A few month's back I ran into this site called "Digg". Of course, by now every techie knows about it. At that time, I was just amazed by the way it worked. Right away it got me thinking, these guys are onto something. Give the power to the users!
What I was reading was how this site had given users all the power to moderate and decide what is good for them. The system seemed to work, I would go to my specific categories and I would find links to articles and content that was very interesting to me.
I started digging around on digg and somewhere I read, that the model would work well for a Yahoo or AOL type site for their News section. Since the links were news related, I guess this makes sense. Use the digg method for news, it's an improvement on the popular aggregators out there.

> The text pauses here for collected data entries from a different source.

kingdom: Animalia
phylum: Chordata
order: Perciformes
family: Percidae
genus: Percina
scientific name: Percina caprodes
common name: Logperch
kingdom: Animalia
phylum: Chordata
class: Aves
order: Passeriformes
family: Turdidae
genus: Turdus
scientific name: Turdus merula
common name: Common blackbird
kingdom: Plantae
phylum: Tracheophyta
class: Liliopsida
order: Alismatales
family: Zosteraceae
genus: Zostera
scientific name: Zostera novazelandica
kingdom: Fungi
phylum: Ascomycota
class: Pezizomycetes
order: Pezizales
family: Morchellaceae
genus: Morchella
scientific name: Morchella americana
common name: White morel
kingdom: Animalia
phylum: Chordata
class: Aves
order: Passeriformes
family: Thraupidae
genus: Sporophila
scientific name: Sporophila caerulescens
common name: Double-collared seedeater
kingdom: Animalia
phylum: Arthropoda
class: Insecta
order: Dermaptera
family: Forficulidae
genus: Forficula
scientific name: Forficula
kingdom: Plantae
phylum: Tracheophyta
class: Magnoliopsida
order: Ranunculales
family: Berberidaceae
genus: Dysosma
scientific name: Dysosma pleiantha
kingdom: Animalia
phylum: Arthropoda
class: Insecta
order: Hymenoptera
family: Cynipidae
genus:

Well here is my question; Why stop at news? Why not use the same user moderated model on search?
Relevancy is the all holy grail in search! Be relevant and they will come. The current popular search engines out there currently use technology as the basis for deciding what is relevant. I personally think this is a highly inefficient model. There has been plenty of times when looking for a solution to a problem, I run into the top 10-20 results being spammy type sites that are highly irrelevant.
Google spends all this time and effort trying to figure what sites are spammy, creating complex algorithms to filter out the irrelevant content. What about letting users vote and moderate results like digg?
Of course thinking like this, leads to many questions.
What are your thoughts . . .
Is it even realistic? By doing so, is that giving away too much power and say to the user? Can the system be manipulated? If so are there gaurds to stop such manipulation? Does a user moderated system provide more relevancy on average than a complex algorithm? What about a hybrid system? Using both user moderation and complex algorithms?